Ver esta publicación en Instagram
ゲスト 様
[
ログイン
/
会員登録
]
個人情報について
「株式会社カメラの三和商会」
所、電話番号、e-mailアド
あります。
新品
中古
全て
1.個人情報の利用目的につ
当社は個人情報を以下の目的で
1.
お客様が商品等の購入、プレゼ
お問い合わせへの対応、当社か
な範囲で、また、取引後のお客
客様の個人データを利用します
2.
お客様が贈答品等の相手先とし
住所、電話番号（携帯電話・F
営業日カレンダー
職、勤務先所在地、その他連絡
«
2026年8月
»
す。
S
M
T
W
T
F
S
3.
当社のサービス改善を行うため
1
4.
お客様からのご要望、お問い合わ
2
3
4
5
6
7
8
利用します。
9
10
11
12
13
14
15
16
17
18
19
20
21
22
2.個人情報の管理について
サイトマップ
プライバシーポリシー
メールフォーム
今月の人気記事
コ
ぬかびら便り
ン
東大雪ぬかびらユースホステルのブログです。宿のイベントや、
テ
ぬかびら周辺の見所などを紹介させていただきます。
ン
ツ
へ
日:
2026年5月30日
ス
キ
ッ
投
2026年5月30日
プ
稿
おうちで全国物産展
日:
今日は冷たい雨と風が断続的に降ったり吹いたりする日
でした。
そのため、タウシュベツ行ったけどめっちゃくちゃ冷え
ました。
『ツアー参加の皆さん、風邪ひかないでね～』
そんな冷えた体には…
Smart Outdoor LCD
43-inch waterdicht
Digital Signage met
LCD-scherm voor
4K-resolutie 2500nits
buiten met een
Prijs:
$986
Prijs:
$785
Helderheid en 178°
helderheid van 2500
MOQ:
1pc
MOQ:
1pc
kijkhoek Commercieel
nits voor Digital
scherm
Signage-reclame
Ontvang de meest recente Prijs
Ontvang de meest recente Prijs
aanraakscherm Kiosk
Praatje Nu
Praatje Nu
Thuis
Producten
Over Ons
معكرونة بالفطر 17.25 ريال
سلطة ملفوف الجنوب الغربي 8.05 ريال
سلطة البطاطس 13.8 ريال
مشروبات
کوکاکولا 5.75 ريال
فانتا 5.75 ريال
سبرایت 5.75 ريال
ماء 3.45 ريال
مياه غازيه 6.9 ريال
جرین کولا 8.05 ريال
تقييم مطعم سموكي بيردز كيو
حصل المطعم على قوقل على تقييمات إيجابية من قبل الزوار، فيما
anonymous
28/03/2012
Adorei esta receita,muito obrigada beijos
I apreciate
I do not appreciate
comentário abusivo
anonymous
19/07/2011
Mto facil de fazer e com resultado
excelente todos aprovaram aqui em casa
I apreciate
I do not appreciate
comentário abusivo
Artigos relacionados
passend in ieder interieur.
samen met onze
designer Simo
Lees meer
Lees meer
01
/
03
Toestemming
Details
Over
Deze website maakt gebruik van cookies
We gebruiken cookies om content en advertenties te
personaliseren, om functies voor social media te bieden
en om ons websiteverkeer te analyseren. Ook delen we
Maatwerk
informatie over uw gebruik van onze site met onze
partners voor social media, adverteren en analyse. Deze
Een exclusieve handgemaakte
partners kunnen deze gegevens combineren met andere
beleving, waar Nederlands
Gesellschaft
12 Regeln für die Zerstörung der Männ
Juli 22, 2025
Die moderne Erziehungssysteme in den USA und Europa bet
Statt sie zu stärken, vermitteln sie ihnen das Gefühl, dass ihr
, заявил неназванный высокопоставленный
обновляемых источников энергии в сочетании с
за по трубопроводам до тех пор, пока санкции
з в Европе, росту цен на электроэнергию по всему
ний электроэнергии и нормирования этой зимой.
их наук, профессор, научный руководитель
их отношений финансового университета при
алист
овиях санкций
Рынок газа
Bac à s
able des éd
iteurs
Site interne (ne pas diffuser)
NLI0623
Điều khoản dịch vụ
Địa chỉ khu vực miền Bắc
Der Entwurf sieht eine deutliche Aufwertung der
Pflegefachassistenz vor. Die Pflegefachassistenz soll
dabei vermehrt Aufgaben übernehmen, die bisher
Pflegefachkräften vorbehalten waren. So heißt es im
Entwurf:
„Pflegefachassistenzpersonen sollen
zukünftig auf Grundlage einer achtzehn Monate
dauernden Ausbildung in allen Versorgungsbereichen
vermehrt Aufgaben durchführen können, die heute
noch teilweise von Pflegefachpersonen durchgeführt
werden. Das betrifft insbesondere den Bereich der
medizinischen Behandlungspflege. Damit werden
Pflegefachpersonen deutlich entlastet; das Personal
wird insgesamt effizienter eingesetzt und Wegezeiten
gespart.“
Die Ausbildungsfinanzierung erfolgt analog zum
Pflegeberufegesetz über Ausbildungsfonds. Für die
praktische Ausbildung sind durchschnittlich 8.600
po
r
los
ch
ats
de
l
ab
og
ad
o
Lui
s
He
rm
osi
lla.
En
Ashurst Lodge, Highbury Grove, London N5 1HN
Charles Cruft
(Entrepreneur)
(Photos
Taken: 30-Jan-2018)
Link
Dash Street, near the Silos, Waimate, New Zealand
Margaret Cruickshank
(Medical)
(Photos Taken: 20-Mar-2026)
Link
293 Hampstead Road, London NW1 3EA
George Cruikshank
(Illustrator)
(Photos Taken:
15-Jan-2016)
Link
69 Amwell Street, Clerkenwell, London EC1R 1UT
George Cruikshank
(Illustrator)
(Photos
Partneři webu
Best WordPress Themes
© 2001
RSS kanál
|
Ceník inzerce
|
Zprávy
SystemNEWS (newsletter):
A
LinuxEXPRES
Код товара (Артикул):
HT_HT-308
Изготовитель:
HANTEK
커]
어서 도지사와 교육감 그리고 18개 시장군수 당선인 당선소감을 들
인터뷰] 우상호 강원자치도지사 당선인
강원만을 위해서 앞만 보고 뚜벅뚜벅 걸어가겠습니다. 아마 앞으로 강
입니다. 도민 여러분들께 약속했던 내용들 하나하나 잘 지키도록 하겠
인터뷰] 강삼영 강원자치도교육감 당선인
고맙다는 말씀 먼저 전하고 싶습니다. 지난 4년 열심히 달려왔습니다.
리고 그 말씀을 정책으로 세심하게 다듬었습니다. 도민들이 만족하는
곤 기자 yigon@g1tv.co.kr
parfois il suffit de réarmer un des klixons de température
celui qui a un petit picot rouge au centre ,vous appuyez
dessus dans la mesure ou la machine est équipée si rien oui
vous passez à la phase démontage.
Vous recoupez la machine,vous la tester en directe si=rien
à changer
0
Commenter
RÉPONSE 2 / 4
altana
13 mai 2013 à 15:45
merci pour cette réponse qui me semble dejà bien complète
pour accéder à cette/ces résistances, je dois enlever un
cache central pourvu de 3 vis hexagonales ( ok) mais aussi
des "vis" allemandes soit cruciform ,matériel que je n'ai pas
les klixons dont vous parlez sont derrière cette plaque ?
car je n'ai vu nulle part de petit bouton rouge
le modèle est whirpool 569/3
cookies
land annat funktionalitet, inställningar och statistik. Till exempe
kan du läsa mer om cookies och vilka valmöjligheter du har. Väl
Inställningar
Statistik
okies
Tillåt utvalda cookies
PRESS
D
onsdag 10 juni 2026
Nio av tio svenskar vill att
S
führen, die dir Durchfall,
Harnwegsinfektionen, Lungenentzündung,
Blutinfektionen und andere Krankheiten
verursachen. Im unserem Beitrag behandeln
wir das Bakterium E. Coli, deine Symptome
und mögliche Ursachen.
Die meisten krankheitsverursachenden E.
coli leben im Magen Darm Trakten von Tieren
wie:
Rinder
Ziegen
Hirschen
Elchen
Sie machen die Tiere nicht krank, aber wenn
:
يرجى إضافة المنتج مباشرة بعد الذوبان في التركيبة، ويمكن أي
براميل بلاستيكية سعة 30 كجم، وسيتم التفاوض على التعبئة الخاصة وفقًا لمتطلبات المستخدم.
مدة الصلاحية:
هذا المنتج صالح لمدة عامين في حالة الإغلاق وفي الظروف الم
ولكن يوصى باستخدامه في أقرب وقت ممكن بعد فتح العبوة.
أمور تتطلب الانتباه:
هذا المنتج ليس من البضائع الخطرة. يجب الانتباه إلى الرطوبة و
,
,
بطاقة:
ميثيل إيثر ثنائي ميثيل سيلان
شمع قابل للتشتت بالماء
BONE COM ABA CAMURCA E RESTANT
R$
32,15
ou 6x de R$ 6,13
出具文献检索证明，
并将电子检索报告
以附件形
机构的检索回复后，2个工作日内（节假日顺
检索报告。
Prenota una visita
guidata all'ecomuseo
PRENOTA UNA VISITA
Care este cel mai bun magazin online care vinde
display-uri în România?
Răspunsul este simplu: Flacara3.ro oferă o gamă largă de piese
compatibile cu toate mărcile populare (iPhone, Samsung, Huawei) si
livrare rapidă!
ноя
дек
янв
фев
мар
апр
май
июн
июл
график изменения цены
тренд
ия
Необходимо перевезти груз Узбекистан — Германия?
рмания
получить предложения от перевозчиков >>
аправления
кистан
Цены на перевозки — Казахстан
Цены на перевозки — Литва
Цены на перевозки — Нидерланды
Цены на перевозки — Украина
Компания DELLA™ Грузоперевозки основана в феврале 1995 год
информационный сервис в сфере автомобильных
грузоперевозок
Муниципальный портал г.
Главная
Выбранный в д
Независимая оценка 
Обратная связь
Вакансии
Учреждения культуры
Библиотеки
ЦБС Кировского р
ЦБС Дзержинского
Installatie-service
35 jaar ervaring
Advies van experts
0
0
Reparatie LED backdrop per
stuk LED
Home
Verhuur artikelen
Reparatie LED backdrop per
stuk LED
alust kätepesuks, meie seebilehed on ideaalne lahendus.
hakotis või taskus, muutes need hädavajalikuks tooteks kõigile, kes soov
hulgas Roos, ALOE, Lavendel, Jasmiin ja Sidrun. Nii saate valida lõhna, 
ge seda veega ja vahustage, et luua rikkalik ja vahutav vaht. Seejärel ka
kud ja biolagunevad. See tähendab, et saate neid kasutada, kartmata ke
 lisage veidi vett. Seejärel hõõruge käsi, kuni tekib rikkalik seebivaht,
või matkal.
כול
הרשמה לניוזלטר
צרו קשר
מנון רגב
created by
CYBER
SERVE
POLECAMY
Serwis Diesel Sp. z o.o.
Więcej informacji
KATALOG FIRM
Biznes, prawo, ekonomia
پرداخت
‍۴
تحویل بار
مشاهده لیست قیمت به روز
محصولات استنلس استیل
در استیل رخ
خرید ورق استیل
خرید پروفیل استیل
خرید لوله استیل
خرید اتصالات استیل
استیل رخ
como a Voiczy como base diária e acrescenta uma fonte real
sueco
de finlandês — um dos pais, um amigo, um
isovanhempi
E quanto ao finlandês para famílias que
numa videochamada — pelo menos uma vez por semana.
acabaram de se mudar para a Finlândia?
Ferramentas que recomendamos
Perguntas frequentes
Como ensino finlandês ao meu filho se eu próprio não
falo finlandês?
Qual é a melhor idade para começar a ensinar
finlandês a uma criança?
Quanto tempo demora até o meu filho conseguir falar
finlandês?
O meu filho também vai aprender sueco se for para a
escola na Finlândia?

WHAT YOU HAVE TO DO —
Some of the data mentions "vous". Copy every line where it does.

OUTPUT FOR THIS EXERCISE —
celui qui a un petit picot rouge au centre ,vous appuyez
vous passez à la phase démontage.
Vous recoupez la machine,vous la tester en directe si=rien
les klixons dont vous parlez sont derrière cette plaque ?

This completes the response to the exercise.